(Extract)

Antonio Banderas. Penelope Cruz. The architecture of Antoni Gaudi.
Sangria. Cava. Tapas. And melt-in-your-mouth Iberico ham.
I love all things Spanish.
When I spied the new “One Pot Spanish” (Sellers Publishing) cookbook by Spanish cooking authority Penelope Casas, it brought back delectable memories of my trip to Spain long ago, when I got my fill of seafood paella, briny olives, and bracing gazpacho.
Casas’ newest cookbook is filled with dishes easily made at home, including marinated chickpeas with capers and red pepper; lentil soup Madrid-style; and grilled fish with anchovy-caper sauce.
I was enticed by “Solomillo De Cerdo En Jarabe De Granada” (Pork Tenderloin in Pomegranate Syrup). The dish is characteristic of Andalucia’s Moorish heritage with its sweet and savory flavors.
Pomegranate juice is reduced in a saucepan. When it has cooled, the juice is mixed with white wine, rosemary, thyme, parsley, and bay leaves to form a marinade for pork tenderloins. The pork is then roasted in the oven, with its marinade becoming a flavorful sauce for the meat.

(Data to process)
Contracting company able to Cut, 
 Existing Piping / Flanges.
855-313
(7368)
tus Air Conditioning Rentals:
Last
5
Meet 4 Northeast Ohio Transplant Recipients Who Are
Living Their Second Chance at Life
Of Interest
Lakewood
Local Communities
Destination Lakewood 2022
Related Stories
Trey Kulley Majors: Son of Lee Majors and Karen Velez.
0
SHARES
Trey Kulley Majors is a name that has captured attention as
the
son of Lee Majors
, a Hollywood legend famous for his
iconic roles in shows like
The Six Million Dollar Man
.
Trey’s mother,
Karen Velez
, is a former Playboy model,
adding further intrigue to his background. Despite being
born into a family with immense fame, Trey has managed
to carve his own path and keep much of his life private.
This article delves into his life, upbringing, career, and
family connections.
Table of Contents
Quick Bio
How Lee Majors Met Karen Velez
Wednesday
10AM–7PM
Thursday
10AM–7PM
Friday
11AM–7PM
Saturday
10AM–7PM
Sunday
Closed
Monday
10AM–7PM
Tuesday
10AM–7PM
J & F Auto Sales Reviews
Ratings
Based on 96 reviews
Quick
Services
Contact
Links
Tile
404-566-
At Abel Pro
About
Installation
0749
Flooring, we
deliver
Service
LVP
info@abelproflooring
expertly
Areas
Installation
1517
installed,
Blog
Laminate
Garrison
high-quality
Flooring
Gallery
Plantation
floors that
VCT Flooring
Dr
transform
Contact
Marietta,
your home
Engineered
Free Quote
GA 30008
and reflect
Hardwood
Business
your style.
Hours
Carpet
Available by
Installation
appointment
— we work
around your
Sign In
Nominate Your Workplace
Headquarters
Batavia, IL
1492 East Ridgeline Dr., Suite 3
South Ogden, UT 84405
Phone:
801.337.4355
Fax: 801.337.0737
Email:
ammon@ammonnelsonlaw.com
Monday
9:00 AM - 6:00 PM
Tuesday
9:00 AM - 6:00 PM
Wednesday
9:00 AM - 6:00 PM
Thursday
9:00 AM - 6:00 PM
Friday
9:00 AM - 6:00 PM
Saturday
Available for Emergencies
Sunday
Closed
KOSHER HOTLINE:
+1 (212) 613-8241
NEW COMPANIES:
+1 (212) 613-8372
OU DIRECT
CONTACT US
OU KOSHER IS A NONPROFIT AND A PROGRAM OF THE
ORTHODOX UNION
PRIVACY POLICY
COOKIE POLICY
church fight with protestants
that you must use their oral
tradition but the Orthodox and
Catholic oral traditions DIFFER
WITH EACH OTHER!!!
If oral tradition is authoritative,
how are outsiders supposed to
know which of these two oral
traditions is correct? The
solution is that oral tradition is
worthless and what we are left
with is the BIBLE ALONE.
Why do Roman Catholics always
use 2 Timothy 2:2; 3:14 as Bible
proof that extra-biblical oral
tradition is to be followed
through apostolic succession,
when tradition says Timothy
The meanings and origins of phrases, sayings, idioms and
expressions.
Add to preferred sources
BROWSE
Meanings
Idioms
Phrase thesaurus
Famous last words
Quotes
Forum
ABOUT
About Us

(Study questions)
• A. In the cookbook review, which region's Moorish heritage is the pork tenderloin in pomegranate syrup said to reflect?
• B. Copy the records word for word, from their first line up to and including the line containing "adding further intrigue".

(Answers by item number)
• A. Andalucia's

• B.
Contracting company able to Cut, 
 Existing Piping / Flanges.
855-313
(7368)
tus Air Conditioning Rentals:
Last
5
Meet 4 Northeast Ohio Transplant Recipients Who Are
Living Their Second Chance at Life
Of Interest
Lakewood
Local Communities
Destination Lakewood 2022
Related Stories
Trey Kulley Majors: Son of Lee Majors and Karen Velez.
0
SHARES
Trey Kulley Majors is a name that has captured attention as
the
son of Lee Majors
, a Hollywood legend famous for his
iconic roles in shows like
The Six Million Dollar Man
.
Trey’s mother,
Karen Velez
, is a former Playboy model,
adding further intrigue to his background. Despite being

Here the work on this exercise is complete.